I wasn’t able to successfully care about James Blake (not the tennis player, him I’m always pulling for) until about halfway through his second song at Webster hall Wednesday night. Even “The Wilhelm Scream” felt kind of tired to me; catchy, nice, sure, but I don’t find dubstep as a genre very convincing and I didn’t understand why this kid Jimmy was so goddamn important. Well, this show didn’t make me a believer but I Get It now. When he played this short pretty piano interlude “Give Me My Month” I got the music tingle (v. different from the poetry tingle) where it feels like you’re about to have a filthily indulgent full body cry. In general I dug the slower numbers more than the big beat shit, but the end result is I can’t hate anymore, which sucks. James, you have denied me one of life’s great pleasures: the deep joy of playa hatin. And really he was so gracious as a performer. Neither bewildered nor jaded by all the attention he’s gotten in the past year. He’s one of those guys my grandmother would deem “such a nice boy.”
Blake’s real weapon is his voice, which is odd because it’s not that good in conventional terms. It has that persistent quaver, where it’s constantly about to break, which grants a different sort of pathos or charge to both the quiet, unplugged songs and the more traditional dubsteppy, beats and burnt electronics songs. It took me a while to realize this, but James needs to send Antony Hegarty a big fat weepy thank you note, re: quavery vocals. But I think it’s his genre wizardry with all the gospel influence that keeps it out of the realm of homage.

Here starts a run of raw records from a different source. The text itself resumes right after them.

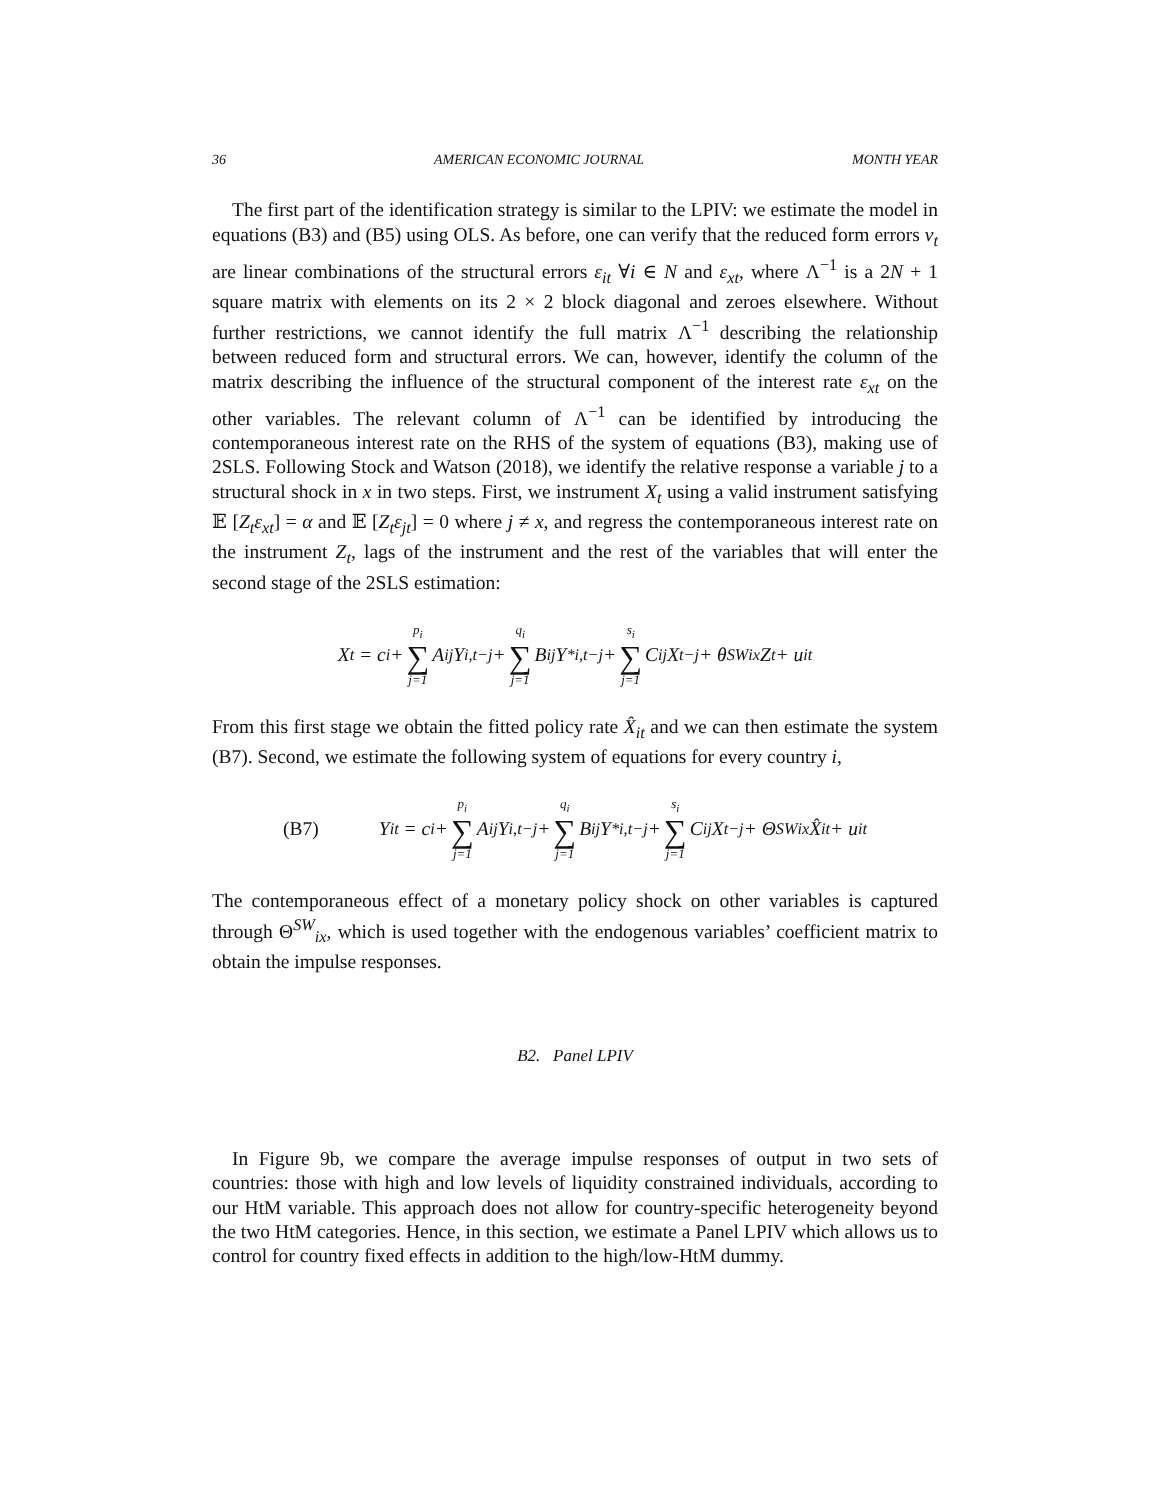36 AMERICAN ECONOMIC JOURNAL MONTH YEAR
The first part of the identification strategy is similar to the LPIV: we estimate the model in equations (B3) and (B5) using OLS. As before, one can verify that the reduced form errors v<sub>t</sub> are linear combinations of the structural errors ε<sub>it</sub> ∀i ∈ N and ε<sub>xt</sub>, where Λ<sup>−1</sup> is a 2N + 1 square matrix with elements on its 2 × 2 block diagonal and zeroes elsewhere. Without further restrictions, we cannot identify the full matrix Λ<sup>−1</sup> describing the relationship between reduced form and structural errors. We can, however, identify the column of the matrix describing the influence of the structural component of the interest rate ε<sub>xt</sub> on the other variables. The relevant column of Λ<sup>−1</sup> can be identified by introducing the contemporaneous interest rate on the RHS of the system of equations (B3), making use of 2SLS. Following Stock and Watson (2018), we identify the relative response a variable j to a structural shock in x in two steps. First, we instrument X<sub>t</sub> using a valid instrument satisfying 𝔼 [Z<sub>t</sub>ε<sub>xt</sub>] = α and 𝔼 [Z<sub>t</sub>ε<sub>jt</sub>] = 0 where j ≠ x, and regress the contemporaneous interest rate on the instrument Z<sub>t</sub>, lags of the instrument and the rest of the variables that will enter the second stage of the 2SLS estimation:
X<sub>t</sub> = c<sub>i</sub> + p<sub>i</sub> ∑ j=1 A<sub>ij</sub>Y<sub>i,t−j</sub> + q<sub>i</sub> ∑ j=1 B<sub>ij</sub>Y<sup>*</sup><sub>i,t−j</sub> + s<sub>i</sub> ∑ j=1 C<sub>ij</sub>X<sub>t−j</sub> + θ<sup>SW</sup><sub>ix</sub>Z<sub>t</sub> + u<sub>it</sub>
From this first stage we obtain the fitted policy rate X̂<sub>it</sub> and we can then estimate the system (B7). Second, we estimate the following system of equations for every country i,
(B7) Y<sub>it</sub> = c<sub>i</sub> + p<sub>i</sub> ∑ j=1 A<sub>ij</sub>Y<sub>i,t−j</sub> + q<sub>i</sub> ∑ j=1 B<sub>ij</sub>Y<sup>*</sup><sub>i,t−j</sub> + s<sub>i</sub> ∑ j=1 C<sub>ij</sub>X<sub>t−j</sub> + Θ<sup>SW</sup><sub>ix</sub>X̂<sub>it</sub> + u<sub>it</sub>
The contemporaneous effect of a monetary policy shock on other variables is captured through Θ<sup>SW</sup><sub>ix</sub>, which is used together with the endogenous variables’ coefficient matrix to obtain the impulse responses.
B2. Panel LPIV
In Figure 9b, we compare the average impulse responses of output in two sets of countries: those with high and low levels of liquidity constrained individuals, according to our HtM variable. This approach does not allow for country-specific heterogeneity beyond the two HtM categories. Hence, in this section, we estimate a Panel LPIV which allows us to control for country fixed effects in addition to the high/low-HtM dummy.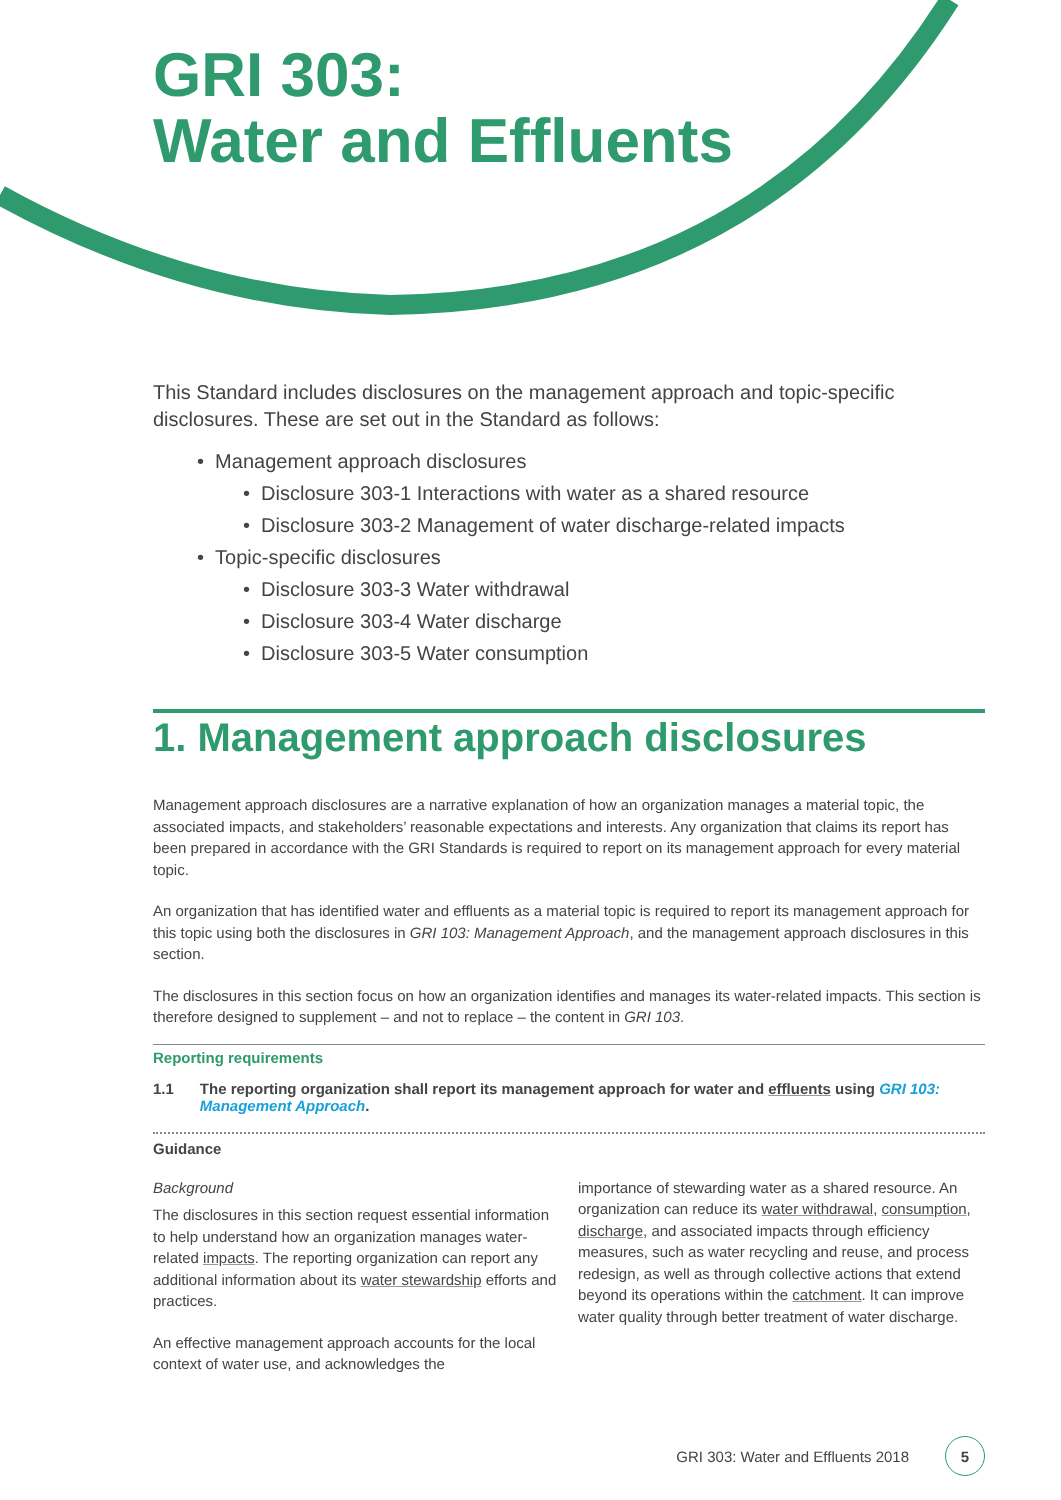GRI 303:
Water and Effluents
This Standard includes disclosures on the management approach and topic-specific disclosures. These are set out in the Standard as follows:
• Management approach disclosures
• Disclosure 303-1 Interactions with water as a shared resource
• Disclosure 303-2 Management of water discharge-related impacts
• Topic-specific disclosures
• Disclosure 303-3 Water withdrawal
• Disclosure 303-4 Water discharge
• Disclosure 303-5 Water consumption
1. Management approach disclosures
Management approach disclosures are a narrative explanation of how an organization manages a material topic, the associated impacts, and stakeholders’ reasonable expectations and interests. Any organization that claims its report has been prepared in accordance with the GRI Standards is required to report on its management approach for every material topic.
An organization that has identified water and effluents as a material topic is required to report its management approach for this topic using both the disclosures in GRI 103: Management Approach, and the management approach disclosures in this section.
The disclosures in this section focus on how an organization identifies and manages its water-related impacts. This section is therefore designed to supplement – and not to replace – the content in GRI 103.
Reporting requirements
1.1 The reporting organization shall report its management approach for water and effluents using GRI 103: Management Approach.
Guidance
Background
The disclosures in this section request essential information to help understand how an organization manages water-related impacts. The reporting organization can report any additional information about its water stewardship efforts and practices.
An effective management approach accounts for the local context of water use, and acknowledges the
importance of stewarding water as a shared resource. An organization can reduce its water withdrawal, consumption, discharge, and associated impacts through efficiency measures, such as water recycling and reuse, and process redesign, as well as through collective actions that extend beyond its operations within the catchment. It can improve water quality through better treatment of water discharge.
GRI 303: Water and Effluents 2018 5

It was a great concert. Teengirl Fantasy looked like the Mario Brothers if they had fallen in love with house music and blow instead of plumbing and shrooms. The only downside was my placement next to this buzzkill hipster girl who was like a whine singularity. If I heard right, she started flipping out because everyone was pressed up against each other and she could feel the hair on my arms. Listen honey, I know two things about the world. One is that I’m a black Irish beast and I will never be sorry about it. And the other is that it’s a show and you’re gonna be very close to other people. My ass has been polished to a lustrous sheen by all the drunk and clumsy inadvertent groping I’ve suffered from years of seeing music. Just deal.